Recent breakups don’t presage a pharma-digital collaboration doomsday, experts say

It’s easy to see why there’s a lot of doom and gloom about partnerships between digital health companies and pharmaceutical companies: Proteus Digital Health’s floundering business and failed investment round; Sanofi’s change of direction that led to parting ways with Onduo; and the premature conclusion of a partnership between Pear Therapeutics and Sandoz have made news in the last quarter.

However, these setbacks are not coming as a major shock to people who are working in the digital health field.

According to Bill Evans, managing director of Rock Health, these breakups are not causing a ripple effect across the market.

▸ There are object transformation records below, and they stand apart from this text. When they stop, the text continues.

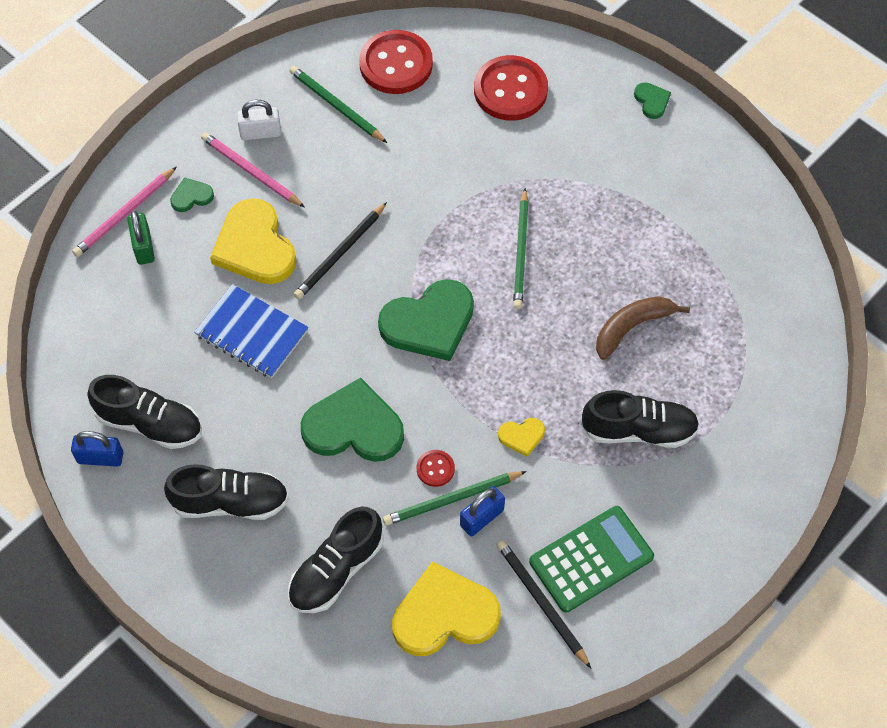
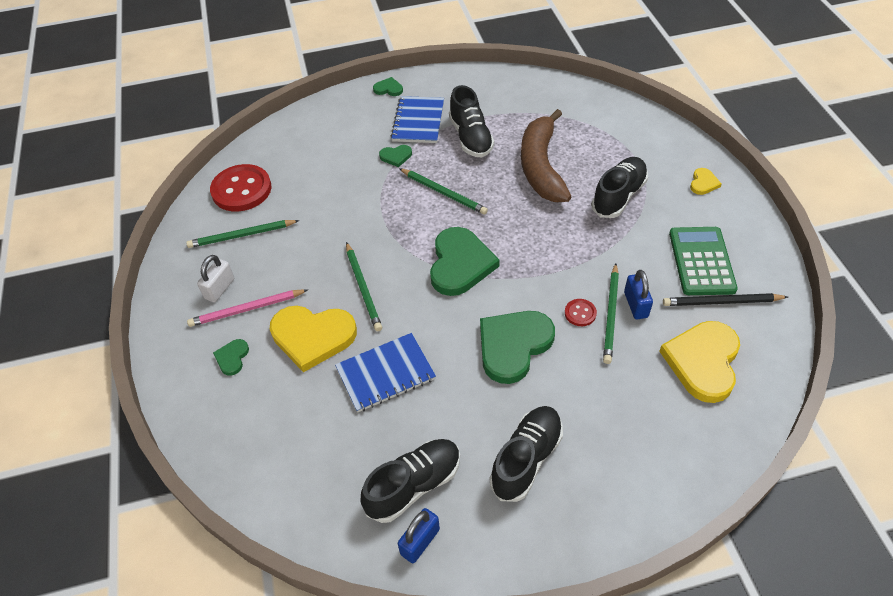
camera: 55 degrees left, 10 degrees down
(125, 214) = (205, 412): pink pencil -> none
(143, 247) = (247, 412): green padlock -> none
(336, 570) = (629, 413): black shoe -> black shoe (471, 137)
(340, 253) = (363, 288): black pencil -> green pencil
(510, 90) = (319, 144): red button -> none
(522, 436) = (585, 255): yellow heart -> yellow heart (703, 183)
(545, 174) = (396, 156): none -> green heart
(618, 163) = (418, 121): none -> blue notebook
(632, 327) = (541, 166): brown banana -> brown banana, size x1.63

A key reason for this is that the factors that drove the breakups don’t suggest a failure of the digital health products themselves.

“The Sanofi one is a great case in point where the corporation as a whole is moving away from the therapeutic area that is the focus of this Verily partnership, so it would be unwise for them to continue in that partnership simply because of what they need to do as a business,” Evans told Mobi Health News.

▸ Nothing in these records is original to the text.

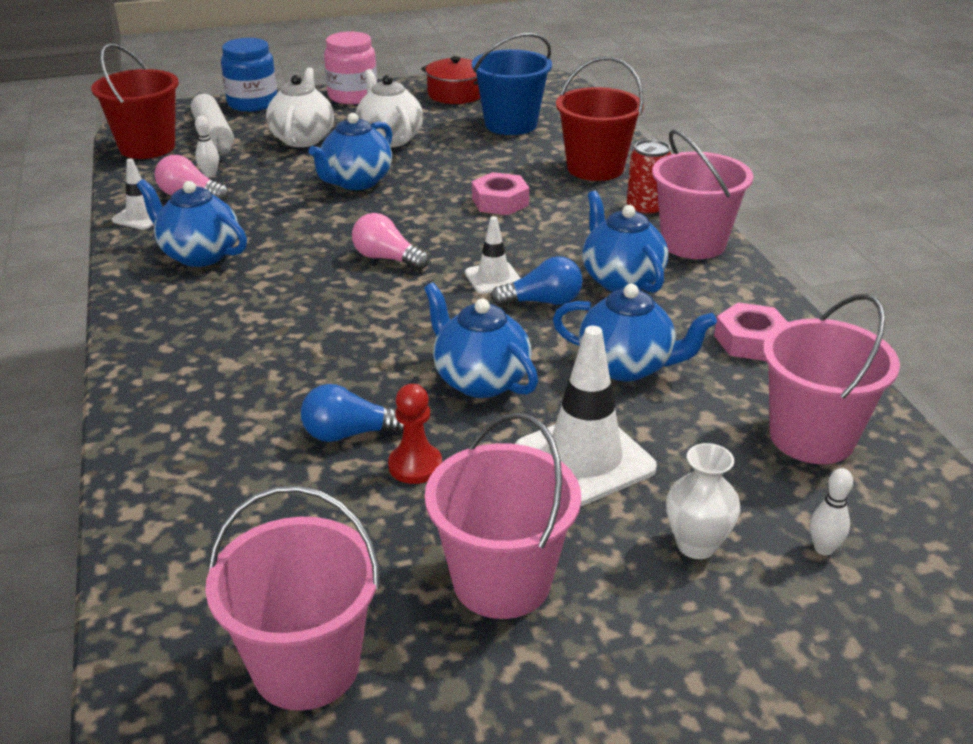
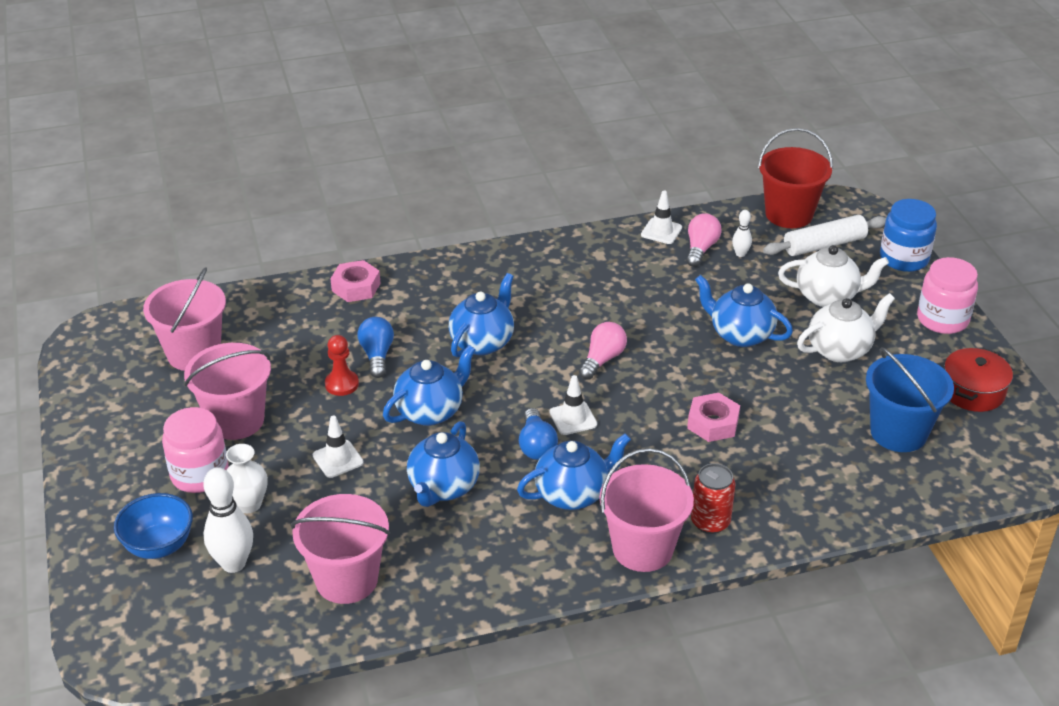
camera: 90 degrees right, 5 degrees up
(199, 255) = (603, 266): blue teapot -> blue teapot (482, 342)
(584, 459) = (338, 459): white traffic cone -> white traffic cone, size x0.56
(595, 168) = (799, 491): red bucket -> none
(640, 613) = (199, 474): none -> pink jar
(750, 341) = (475, 564): pink nut -> pink nut (356, 287)
(817, 644) = (159, 546): none -> blue bowl
(823, 548) = (233, 564): white bowling pin -> white bowling pin, size x1.96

“I don’t see paradigm-level problems,” Evans added. “I see an industry that needs to take away individual, and individually valuable, lessons from each of the three so that we move forward in a productive way that unlocks the value and potential for these kinds of partnerships in the future.”

Rock Health’s Evans says one of the chief takeaways from these cases is the danger of overcommitting to a single product or program. “Go big or go home” is a high-risk maneuver in any industry, let alone an industry where the two sides of a new partnership haven’t yet come to an ideal structure for that partnership.

Further complicating digital health-pharma deals are misaligned expectations. Evans said it was probably the fact that communications were out of sync, and so were expectations, that led to the breakup between Pear and Sandoz.

But for all the news of big-name breakups, Evans of Rock Health says, there are other, quieter programs working well in the background. He says he’s heard digital health partnership success stories from about half of the 10 biggest pharmaceutical companies, and that other such partnerships are still in the works.

“In broader context, you’re starting to see digital health companies, digital therapeutics companies partner with large health care companies that have been in the health care industry for a long time—pharma is one…you have this Express Scripts announcement where this large PBM is now getting very involved in the payment and distribution of digital therapeutics,” said Propeller Health Chief Commercial Officer Chris Hogg. “You’re starting to see the slow integration of digital health into the existing digital health ecosystem. Pharma’s a big part of that, and they will continue to be.”